Uma Escola fora do comum
Uma Escola fora do comum
Silvânia Marques Motta
O presente trabalho é efeito da leitura dos seguintes textos institucionais, a Ata de Fundação da Escola Freudiana de Paris e a Proposição de outubro de 1967, bem como da leitura da Terceira, coordenada pelo Orris, e dos textos do seminário “O inconsciente é a política”, coordenado pela Zú, que acontecem na quinta à noite.
Inicio com uma citação da Proposição de outubro de 67: “…Escola, ela não o é apenas no sentido de distribuir um ensinamento, mas de instaurar entre seus membros uma comunidade de experiência, cujo cerne é dado pela experiência dos praticantes” (1ª versão; p. 7).

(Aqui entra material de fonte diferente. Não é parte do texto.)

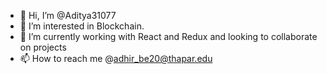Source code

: - 👋 Hi, I’m @Aditya31077
- 👀 I’m interested in Blockchain.
- 🌱 I’m currently working with React and Redux and looking to collaborate on projects
- 📫 How to reach me @adhir_be20@thapar.edu

<!---
Aditya31077/Aditya31077 is a ✨ special ✨ repository because its `README.md` (this file) appears on your GitHub profile.
You can click the Preview link to take a look at your changes.
--->
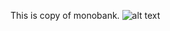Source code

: This is copy of monobank.
![alt text]([http://url/to/img.png](https://latifundist.com/media/company/600-s/00/01/1678/spar-118912.png))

O título deste trabalho traz o significante “fora”, pensado em referência ao lugar da Escola de psicanálise em relação ao mal-estar na civilização e também à especificidade do saber aí produzido.
O discurso analítico é o único que permite sustentar uma pergunta frente a esse mal-estar, ao fazer um contraponto aos discursos capitalista e da ciência. Tal refúgio é propiciado pela possibilidade de questionamento, de manter aberto o lugar da hiância, em resistência às tentativas de tentar recobri-la com os objetos comuns – leia-se imaginários e condensadores de gozo – oferecidos pelo mercado e viabilizados pela ciência, na contemporaneidade. Contudo, refúgio não implica em um abrigo, como numa “casa de repouso para veteranos”, mas no que Lacan indicou ser uma “base de operação contra o mal-estar”, num diferente estilo de vida, a partir de uma modalidade inédita de funcionamento.
(Por “objeto comum” entenda-se aquele não próprio do desejo. E se é de gozo, pode ser qualquer um, e tomado em substituição infinita. A felicidade não é permanente, é preciso perder o gozo para aceder a ele de um outro jeito, no seu valor de uso, posto que efêmero.)
O saber psicanalítico é um saber que se faz com o próprio inconsciente, que está na outra via que não a da acumulação de conhecimento. O significante “fora” remete ao Real como pano de fundo nessa produção. A Escola fundada por Laca se distingue das Sociedades da época como uma comunidade de experiência que leva em conta o Real na formação.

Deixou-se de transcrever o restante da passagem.